Security Alert: Supply Chain Attack Targets Passwordstate Users
Click Studios, an Australian software provider, has issued an urgent notice for clients of its password management solution, Passwordstate, to reset their passwords following a detected breach attributed to a supply chain attack. The Adelaide-based firm reported that the attack exploited sophisticated techniques to infiltrate its software update mechanism, allowing malware to be deployed onto user systems.
The breach reportedly took place within a narrow window from April 20 at 8:33 PM UTC to April 22 at 0:30 AM UTC, spanning approximately 28 hours. According to Click Studios, only those customers who executed In-Place Upgrades during that specified period are believed to be affected, while manual upgrades appear to remain secure. The company indicated that customer password records may have been compromised during this incident.
Initial reports from the Polish tech publication Niebezpiecznik revealed that the attackers managed to manipulate the update feature, although their identity and methods remain unclear. Click Studios is currently conducting an ongoing investigation and claims the number of impacted users is minimal. Passwordstate itself is a web-based, on-premise solution utilized for comprehensive enterprise password management, aimed at securely storing passwords across various organizational applications. It currently serves approximately 29,000 clients worldwide, including numerous Fortune 500 companies across multiple industries such as finance, education, and manufacturing.

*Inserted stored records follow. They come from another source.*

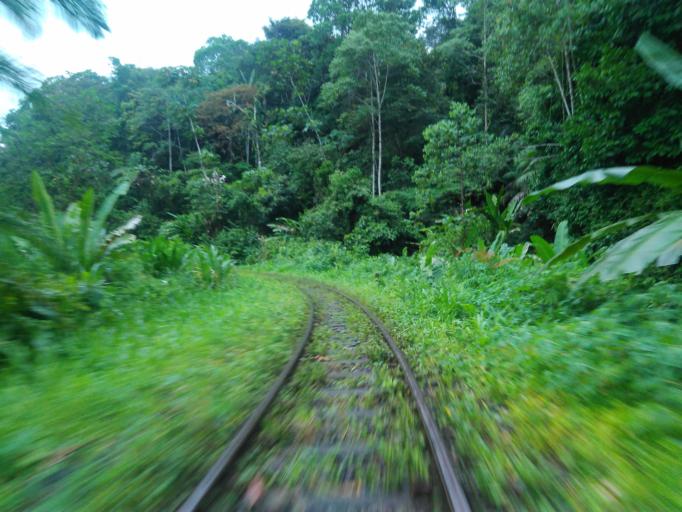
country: CO
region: Valle del Cauca
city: Buenaventura
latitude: 3.8396
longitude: -76.8732
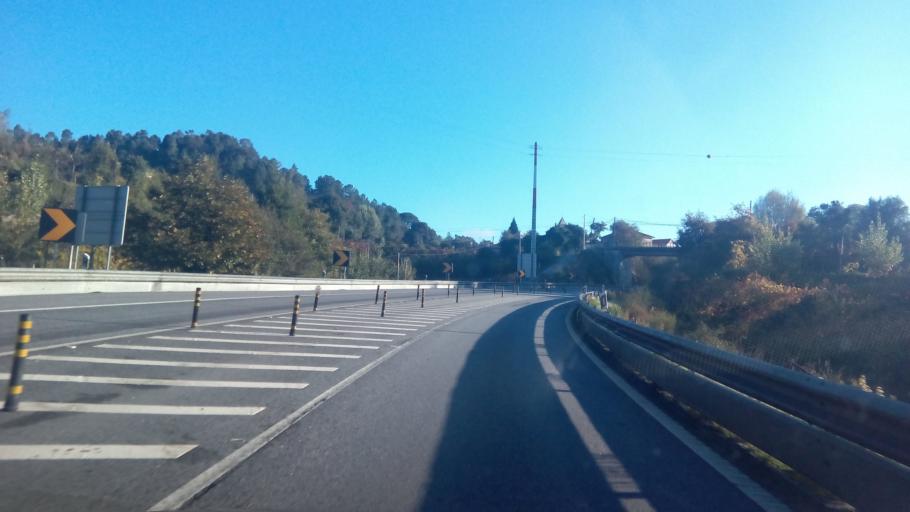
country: PT
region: Porto
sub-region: Amarante
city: Amarante
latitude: 41.2747
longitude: -8.0082
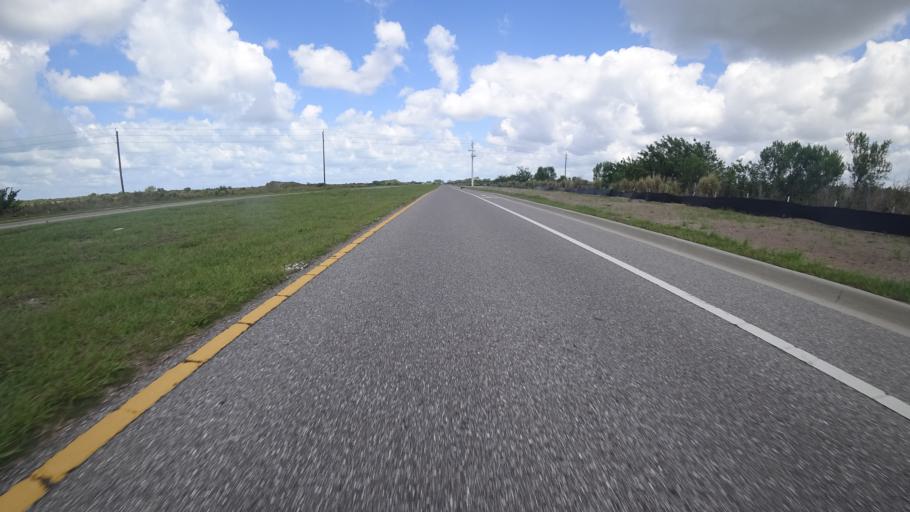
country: US
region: Florida
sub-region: Manatee County
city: Bayshore Gardens
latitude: 27.4370
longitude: -82.6237
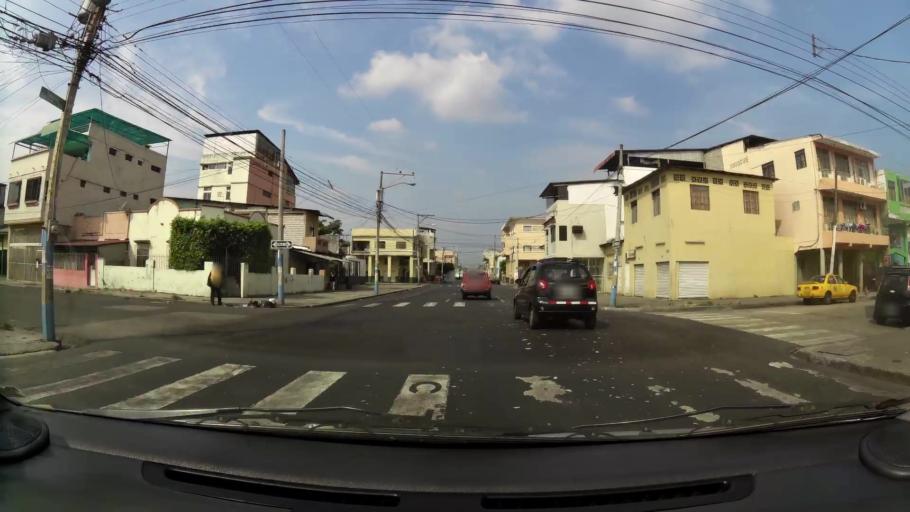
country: EC
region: Guayas
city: Guayaquil
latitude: -2.2020
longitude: -79.9010
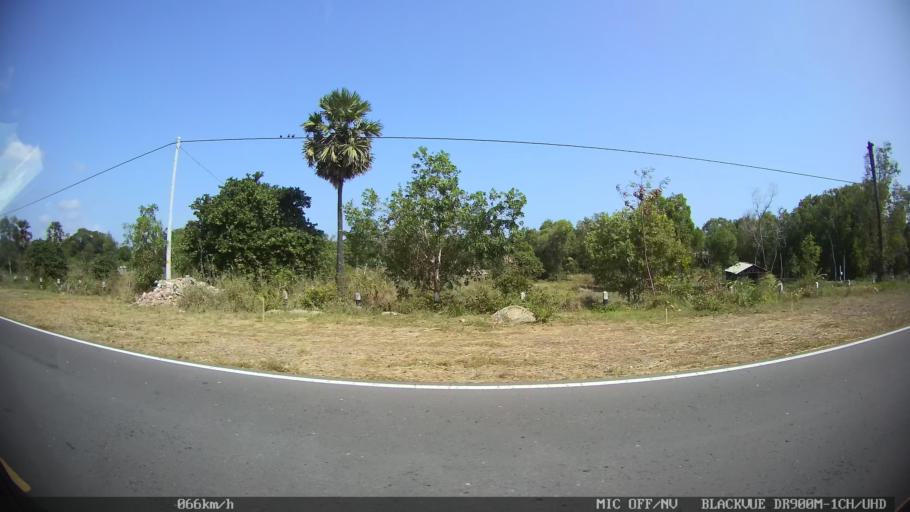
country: ID
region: Daerah Istimewa Yogyakarta
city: Bambanglipuro
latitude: -8.0109
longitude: 110.3055
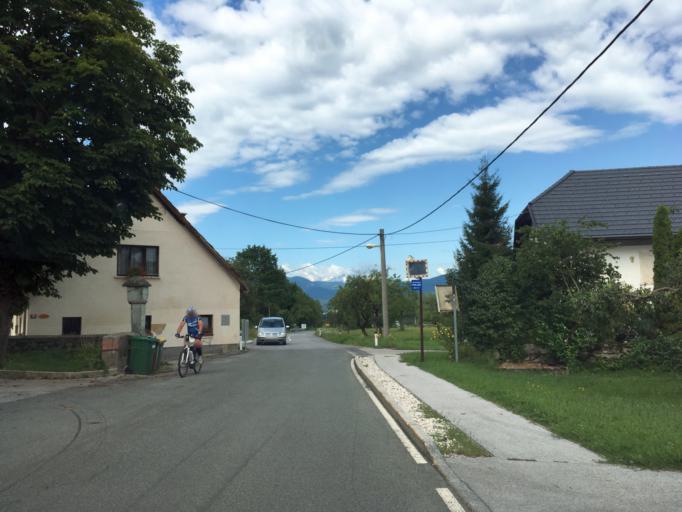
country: SI
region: Radovljica
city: Radovljica
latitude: 46.3756
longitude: 14.1902
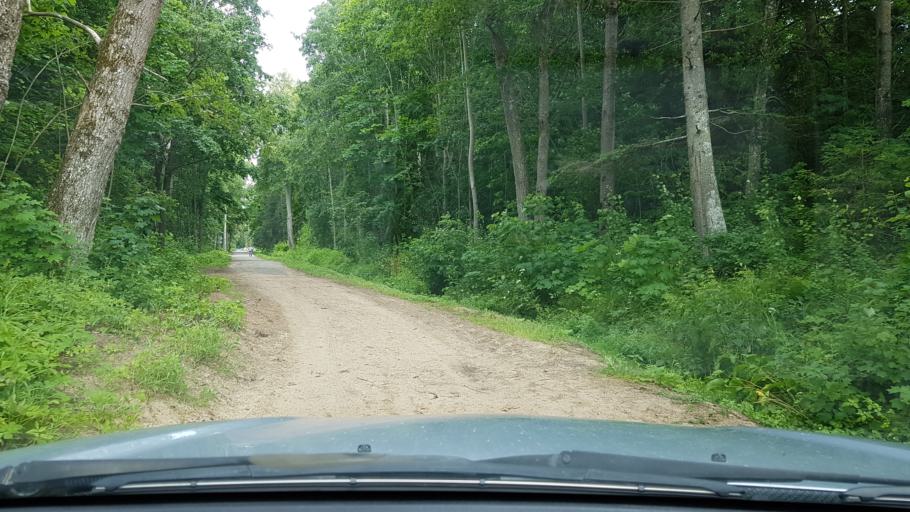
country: EE
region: Ida-Virumaa
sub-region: Narva-Joesuu linn
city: Narva-Joesuu
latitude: 59.4518
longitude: 28.0227
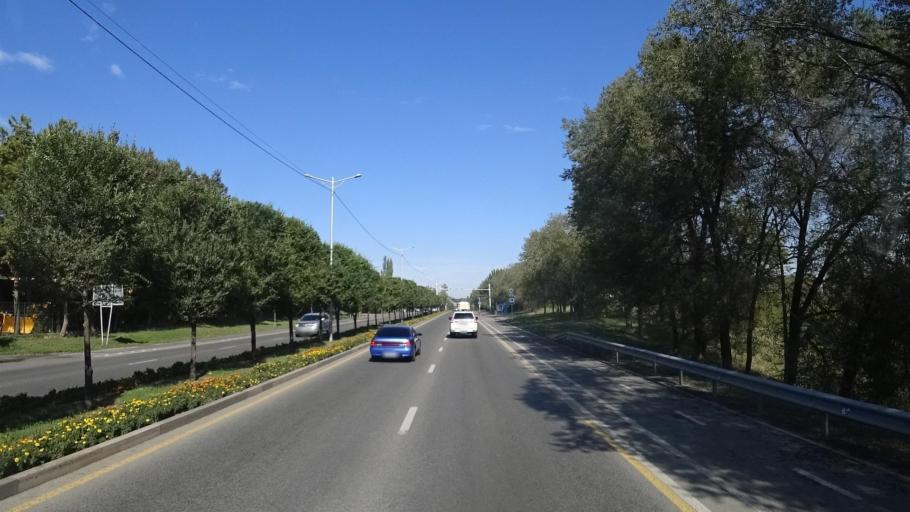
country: KZ
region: Almaty Oblysy
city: Pervomayskiy
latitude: 43.3360
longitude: 77.0026
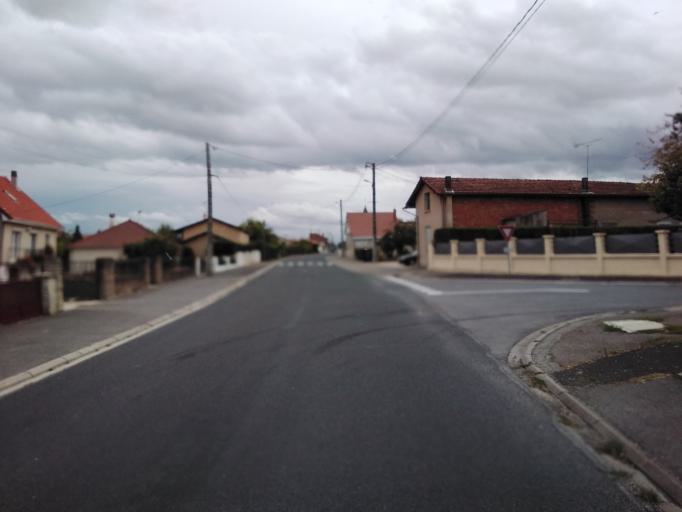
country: FR
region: Champagne-Ardenne
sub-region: Departement de la Marne
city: Frignicourt
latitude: 48.6741
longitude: 4.5819
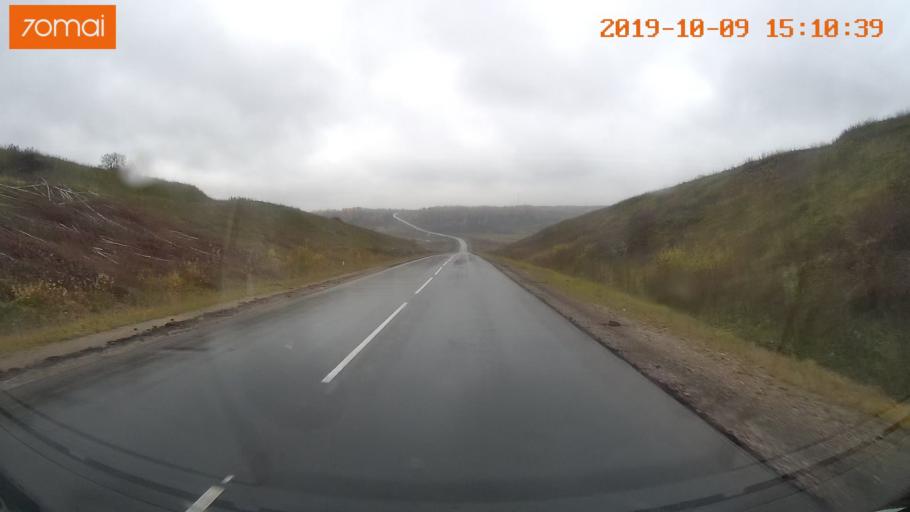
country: RU
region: Kostroma
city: Susanino
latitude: 58.1752
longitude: 41.6375
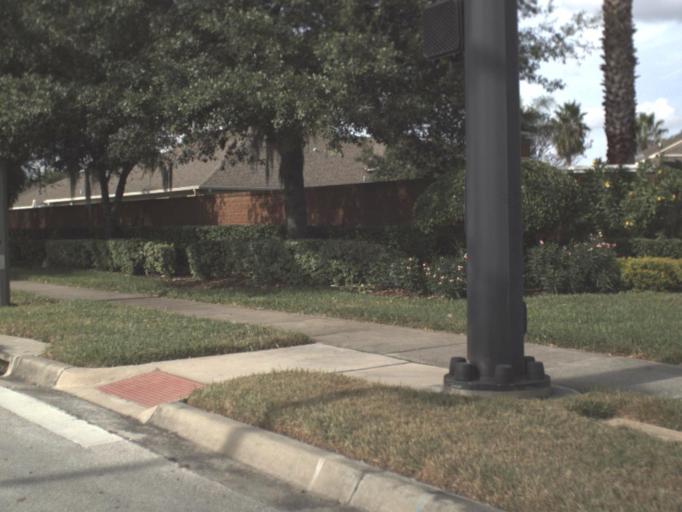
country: US
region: Florida
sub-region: Orange County
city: Conway
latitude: 28.4237
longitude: -81.2497
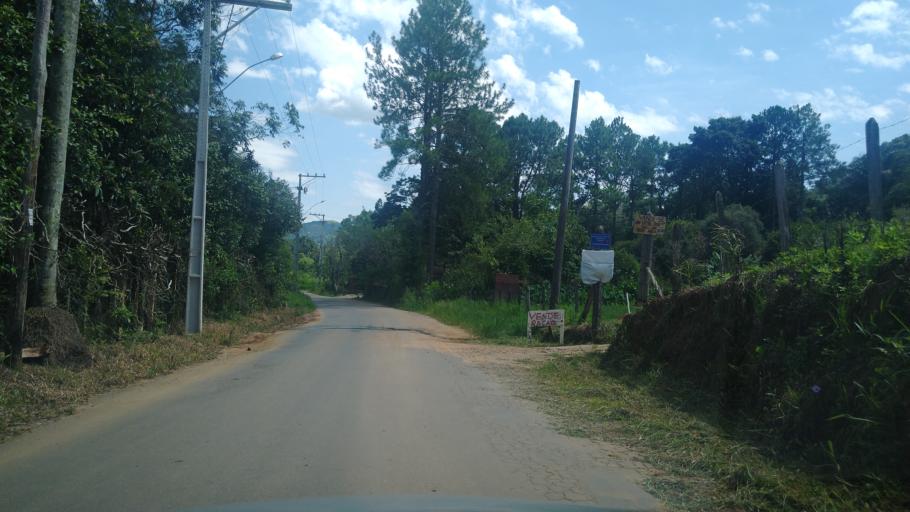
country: BR
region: Minas Gerais
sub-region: Extrema
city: Extrema
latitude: -22.7913
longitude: -46.2882
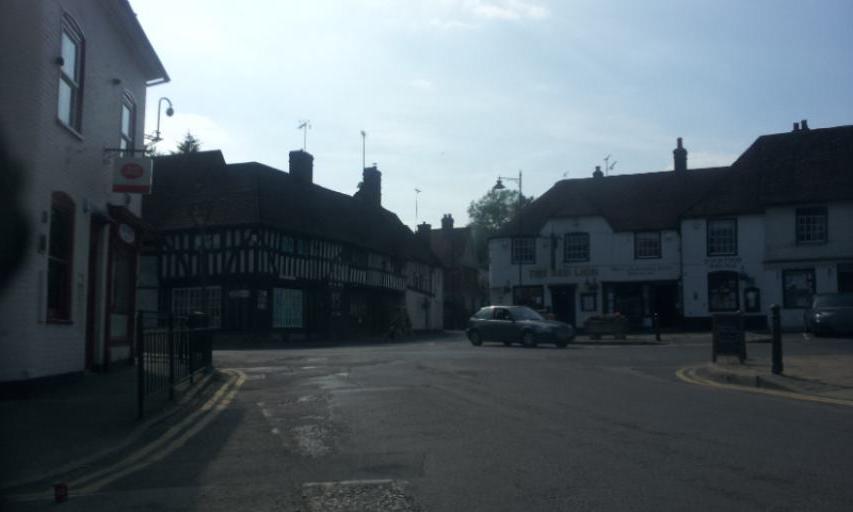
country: GB
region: England
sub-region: Kent
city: Lenham
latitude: 51.2370
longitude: 0.7183
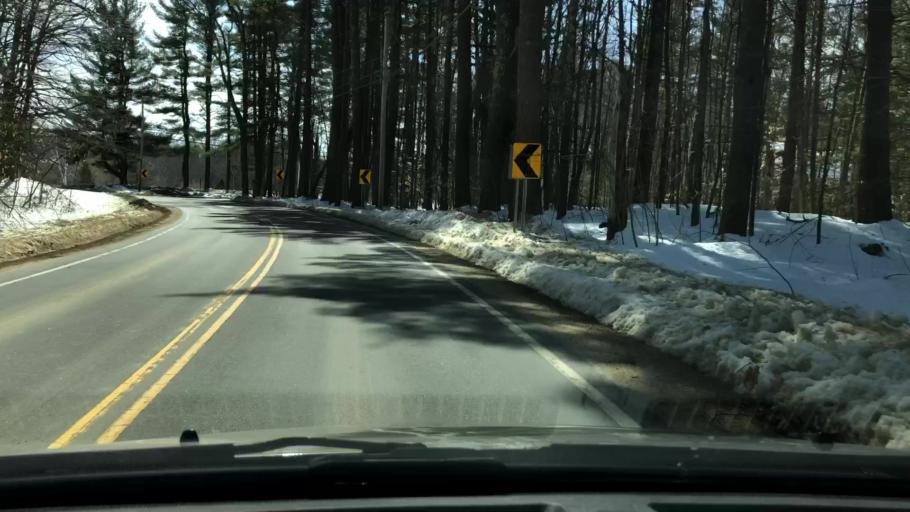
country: US
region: New Hampshire
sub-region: Strafford County
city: Madbury
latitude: 43.1693
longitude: -70.9480
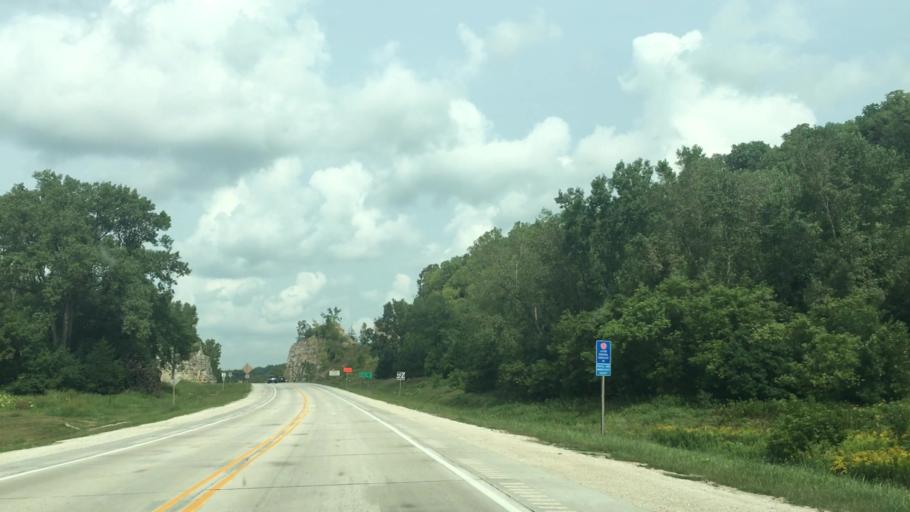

Analysis from CSIS Group, a Denmark-based cybersecurity firm, identified the compromised update as a ZIP file named “Passwordstate_upgrade.zip,” which contained a manipulated version of a critical library titled “moserware.secretsplitter.dll.” This altered file then initiated a connection to an external server to retrieve a second-stage payload that extracted sensitive data from Passwordstate. Click Studios confirmed that this compromised server was taken offline as of April 22 at 7:00 AM UTC.
The extent of the data compromised includes not only account names and usernames but also critical information such as computer names, domain names, active process details, and even service statuses. In response to the breach, Click Studios has provided a hotfix package to assist clients in removing the malicious DLL file and replacing it with a legitimate version. Furthermore, the company is recommending that all organizations reset credentials related to externally facing systems and any credentials stored within Passwordstate.
This incident underscores the rising threat posed by supply chain attacks, a growing concern for businesses that depend on third-party software for operational efficiency. Recent similar attacks have included the infamous December 2020 SolarWinds Orion incident, which affected thousands of customers after a rogue update installed backdoors in their systems. Additionally, the software auditing firm Codecov recently disclosed a backdoor infection that targeted various customer environments, highlighting the increasing complexity and severity of such cybersecurity risks.
Given its critical nature, understanding the tactics employed in this breach is essential for businesses. Likely MITRE ATT&CK tactics include initial access, where attackers exploit vulnerabilities to gain a foothold within networks; persistence, enabling them to maintain their foothold post-initial access; and data exfiltration, reflecting the extraction of sensitive information from compromised environments. As Click Studios continues its investigation, it serves as a crucial reminder for businesses to remain vigilant and proactive in securing their systems against evolving threats.